A query consists of query text written in YQL, information about a connection to a data source, and a data schema in the source.
A connection is a set of parameters necessary for connecting Yandex Query to a data source. For example, if a file from Yandex Object Storage is used as a data source, a connection contains the name of a bucket and its authorization parameters.
For more information, see Working with connections.
The same YQL query can be run on data from different sources (such as for streaming and batch processing). In this case, for each source, you can create a data binding that is a resource that contains information about a connection, data format, and data schema.
For more information, see Working with data bindings.
Information about executed queries
Yandex Query saves the following information for each executed
- Query execution results.
- Query execution status.
- Query execution start date and time.
- Query execution duration.
- Name of the user who ran the query.
- Query execution metrics.
Execution results are saved only for the last execution of a YQL query.
A data source is an object with structured data. The following can be used as data sources in Yandex Query:
- Yandex Data Streams streams.
- Files in Yandex Object Storage.
A data schema is a list of input data fields and types to be used in a query.

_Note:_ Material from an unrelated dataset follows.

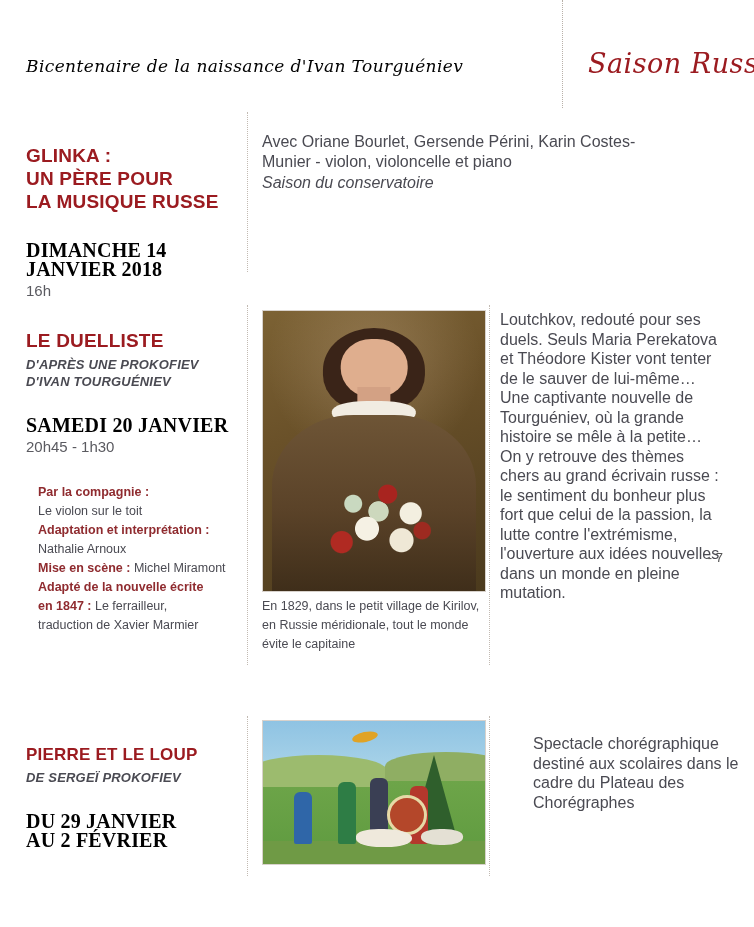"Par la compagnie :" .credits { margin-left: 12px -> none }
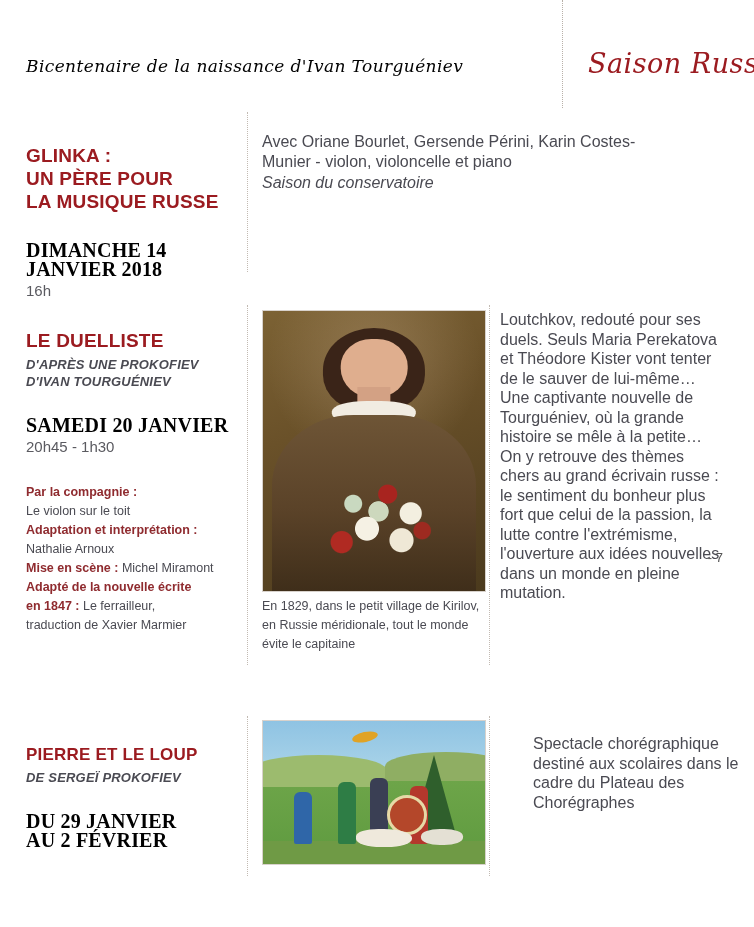"en 1847 : Le ferrailleur," div { html: <div> <span>en 1847 :</span><span> Le ferrailleur,</span> </div> -> none }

Streaming analysis systems handle infinite (without beginning or end) data streams. To avoid processing all data in a stream from the beginning every time, when a query is rerun Yandex Query remembers offsets in processed data. If processing is paused and then restarted, Yandex Query rewinds the data stream to the saved offset and resumes processing data from that point.
Checkpoints contain information about a streaming query, including offsets in data streams.
If you add instructions to access new streaming sources of data to the text of a query, checkpoints won't contain information about offsets within data streams. As a result, some data may be read from existing streams starting from the last checkpoint, while other data may be read once new messages appear in new data streams.
Query execution method settings (whether to process data starting from a checkpoint or anew) are specified when running a query.